Sparse indexes use term-based inverted indexes mapping term → posting list of documents. Standard infrastructure for BM25 and SPLADE. Implemented in Elasticsearch, OpenSearch, and Lucene.

Excellent for: Lexical retrieval; exact keyword matches; rare terms and identifiers.
Cannot do: Semantic similarity; paraphrase matching.

5. Hybrid Indexing¶

Hybrid systems maintain both a dense vector index and a sparse inverted index. Retrieval runs in parallel across both, and results are merged (typically with Reciprocal Rank Fusion).

Pros: Improved recall and precision; robust to diverse query types; production-proven.
Cons: Increased system complexity; higher latency (two retrieval paths); requires score fusion tuning.

6. Vector Databases¶

Vector databases manage embedding storage, indexing, ANN search, metadata filtering, and scaling in a unified system. Key selection criteria: index type support, metadata filtering capabilities, update model, latency guarantees, and operational overhead.

Database	Key Strength	Consideration
FAISS (Meta)	Extremely flexible, high-performance, research standard	Not a full DB — needs extra engineering for production
Milvus	Distributed, scalable, multiple index types	High operational complexity
Qdrant	Strong metadata filtering, RAG-optimised, simple to operate	Less ecosystem than FAISS
Pinecone	Fully managed, zero ops overhead, consistent performance	Limited internal control; cost scales quickly
Weaviate	Strong hybrid search (dense + BM25 built-in)	More complex query interface
pgvector	Postgres extension — no new infrastructure needed	Lower performance at large scale

7. Metadata Filtering¶

Metadata filtering restricts retrieval to relevant subsets before (pre-filtering) or after (post-filtering) vector search.

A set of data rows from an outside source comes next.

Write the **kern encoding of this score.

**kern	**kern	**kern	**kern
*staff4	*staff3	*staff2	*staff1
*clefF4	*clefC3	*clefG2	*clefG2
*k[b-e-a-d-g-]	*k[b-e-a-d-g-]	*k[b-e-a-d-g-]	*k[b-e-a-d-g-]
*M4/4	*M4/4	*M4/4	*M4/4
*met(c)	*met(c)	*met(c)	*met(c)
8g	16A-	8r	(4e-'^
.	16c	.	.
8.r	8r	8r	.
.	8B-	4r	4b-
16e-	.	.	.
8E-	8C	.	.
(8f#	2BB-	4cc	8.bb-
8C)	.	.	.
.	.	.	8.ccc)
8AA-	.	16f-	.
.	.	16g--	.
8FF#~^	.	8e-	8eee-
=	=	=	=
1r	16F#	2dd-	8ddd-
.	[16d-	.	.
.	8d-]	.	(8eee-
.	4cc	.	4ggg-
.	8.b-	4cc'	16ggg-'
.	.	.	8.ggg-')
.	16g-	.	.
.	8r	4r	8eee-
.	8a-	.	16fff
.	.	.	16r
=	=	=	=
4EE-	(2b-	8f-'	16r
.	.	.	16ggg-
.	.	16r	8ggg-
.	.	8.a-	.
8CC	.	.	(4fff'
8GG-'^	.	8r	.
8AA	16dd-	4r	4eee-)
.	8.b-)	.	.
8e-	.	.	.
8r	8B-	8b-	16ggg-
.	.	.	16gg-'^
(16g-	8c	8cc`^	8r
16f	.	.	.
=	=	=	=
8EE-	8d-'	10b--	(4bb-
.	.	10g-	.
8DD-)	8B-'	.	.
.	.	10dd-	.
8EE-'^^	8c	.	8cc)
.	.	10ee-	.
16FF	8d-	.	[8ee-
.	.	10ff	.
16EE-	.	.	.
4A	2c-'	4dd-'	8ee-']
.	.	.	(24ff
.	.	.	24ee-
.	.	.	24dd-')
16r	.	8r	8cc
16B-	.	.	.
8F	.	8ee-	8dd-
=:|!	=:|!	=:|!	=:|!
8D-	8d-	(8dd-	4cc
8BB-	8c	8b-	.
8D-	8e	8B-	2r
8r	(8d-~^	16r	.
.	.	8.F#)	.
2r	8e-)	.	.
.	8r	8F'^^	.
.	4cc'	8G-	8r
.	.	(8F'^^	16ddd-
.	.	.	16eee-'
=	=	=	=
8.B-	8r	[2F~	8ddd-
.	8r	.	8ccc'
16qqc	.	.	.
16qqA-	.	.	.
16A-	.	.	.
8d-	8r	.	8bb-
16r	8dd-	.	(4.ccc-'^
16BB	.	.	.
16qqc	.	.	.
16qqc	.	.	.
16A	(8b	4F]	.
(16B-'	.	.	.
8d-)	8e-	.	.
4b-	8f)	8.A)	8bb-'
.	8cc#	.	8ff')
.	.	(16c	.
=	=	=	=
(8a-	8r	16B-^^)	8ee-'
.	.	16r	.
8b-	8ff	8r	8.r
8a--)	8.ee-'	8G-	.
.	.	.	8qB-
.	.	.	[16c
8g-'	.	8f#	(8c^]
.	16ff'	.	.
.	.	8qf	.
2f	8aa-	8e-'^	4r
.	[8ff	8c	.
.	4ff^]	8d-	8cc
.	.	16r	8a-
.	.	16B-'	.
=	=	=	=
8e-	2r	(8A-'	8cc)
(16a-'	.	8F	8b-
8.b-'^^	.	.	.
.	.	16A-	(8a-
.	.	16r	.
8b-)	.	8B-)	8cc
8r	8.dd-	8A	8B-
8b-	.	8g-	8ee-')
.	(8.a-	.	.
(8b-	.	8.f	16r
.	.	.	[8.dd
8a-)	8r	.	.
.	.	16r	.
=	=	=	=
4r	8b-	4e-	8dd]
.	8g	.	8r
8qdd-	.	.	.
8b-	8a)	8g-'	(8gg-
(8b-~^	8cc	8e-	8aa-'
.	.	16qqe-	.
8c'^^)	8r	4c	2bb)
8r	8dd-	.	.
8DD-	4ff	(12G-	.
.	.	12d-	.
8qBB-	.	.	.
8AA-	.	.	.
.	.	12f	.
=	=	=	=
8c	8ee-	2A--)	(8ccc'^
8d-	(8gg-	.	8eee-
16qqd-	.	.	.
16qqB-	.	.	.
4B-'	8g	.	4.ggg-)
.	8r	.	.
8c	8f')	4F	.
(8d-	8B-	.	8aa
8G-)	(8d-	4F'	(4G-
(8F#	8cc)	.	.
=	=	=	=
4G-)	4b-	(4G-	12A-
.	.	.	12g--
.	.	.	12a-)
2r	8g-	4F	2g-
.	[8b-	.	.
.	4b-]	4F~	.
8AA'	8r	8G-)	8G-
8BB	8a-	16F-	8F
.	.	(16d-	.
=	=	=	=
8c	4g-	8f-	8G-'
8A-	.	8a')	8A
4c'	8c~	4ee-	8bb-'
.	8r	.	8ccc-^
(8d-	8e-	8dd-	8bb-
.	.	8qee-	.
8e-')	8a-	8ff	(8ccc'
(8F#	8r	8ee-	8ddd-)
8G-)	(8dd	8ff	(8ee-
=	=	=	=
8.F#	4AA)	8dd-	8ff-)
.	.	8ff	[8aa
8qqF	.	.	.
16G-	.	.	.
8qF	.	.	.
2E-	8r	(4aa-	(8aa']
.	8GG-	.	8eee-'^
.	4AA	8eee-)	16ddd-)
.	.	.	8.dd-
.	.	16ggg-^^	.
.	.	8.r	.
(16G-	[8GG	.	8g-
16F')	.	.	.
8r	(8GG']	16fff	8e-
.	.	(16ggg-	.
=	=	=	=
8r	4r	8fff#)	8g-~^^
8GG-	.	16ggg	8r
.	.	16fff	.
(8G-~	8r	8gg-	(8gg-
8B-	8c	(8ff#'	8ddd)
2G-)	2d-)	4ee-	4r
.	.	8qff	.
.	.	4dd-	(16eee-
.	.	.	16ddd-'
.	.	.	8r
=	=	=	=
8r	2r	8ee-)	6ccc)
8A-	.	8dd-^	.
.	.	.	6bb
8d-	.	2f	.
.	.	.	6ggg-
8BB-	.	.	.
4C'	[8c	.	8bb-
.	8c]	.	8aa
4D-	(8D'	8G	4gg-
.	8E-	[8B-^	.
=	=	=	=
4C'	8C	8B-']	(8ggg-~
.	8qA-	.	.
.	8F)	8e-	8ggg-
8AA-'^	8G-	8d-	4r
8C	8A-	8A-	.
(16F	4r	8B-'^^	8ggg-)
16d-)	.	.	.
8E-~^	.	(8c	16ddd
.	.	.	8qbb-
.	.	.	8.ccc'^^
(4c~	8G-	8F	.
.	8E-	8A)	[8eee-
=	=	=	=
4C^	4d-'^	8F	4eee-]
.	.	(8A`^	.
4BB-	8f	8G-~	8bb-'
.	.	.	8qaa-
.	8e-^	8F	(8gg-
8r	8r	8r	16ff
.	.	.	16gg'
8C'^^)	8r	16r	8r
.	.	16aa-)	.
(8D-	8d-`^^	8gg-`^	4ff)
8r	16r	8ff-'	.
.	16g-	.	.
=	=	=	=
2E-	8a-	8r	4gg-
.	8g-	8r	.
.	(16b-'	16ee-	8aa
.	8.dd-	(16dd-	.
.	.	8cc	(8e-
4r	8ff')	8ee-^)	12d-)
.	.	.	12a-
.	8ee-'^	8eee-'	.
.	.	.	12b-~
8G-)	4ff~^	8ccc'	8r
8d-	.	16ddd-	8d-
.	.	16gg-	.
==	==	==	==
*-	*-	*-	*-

Pre-filtering (filter first, then search the smaller set):

Faster — ANN search runs on a smaller index.
Risk: over-filtering can hurt recall if filters are too strict.

Post-filtering (search first, then discard irrelevant results):

Better recall — the full index is searched.
Wastes compute on candidates that will be filtered out.

Common metadata filters:

Document type or source
Timestamp / version (retrieve only recent documents)
Author or department
Access permissions / tenant ID (multi-tenant RAG)
Content type (prose vs. table vs. code)

Metadata filtering is one of the highest-ROI improvements in a vanilla RAG system — it narrows the search space without changing the embedding model or retraining anything.

8. Multi-Tenant RAG and Access Control¶

In enterprise systems, different users should only retrieve from their permitted document subset. Two main approaches:

Namespace / collection isolation: Each tenant's documents live in a separate index namespace. Cleanest isolation but higher infrastructure cost.
Metadata-based filtering: All documents share one index; retrieval filters on a tenant_id metadata field. More efficient but relies on the vector DB correctly enforcing filters.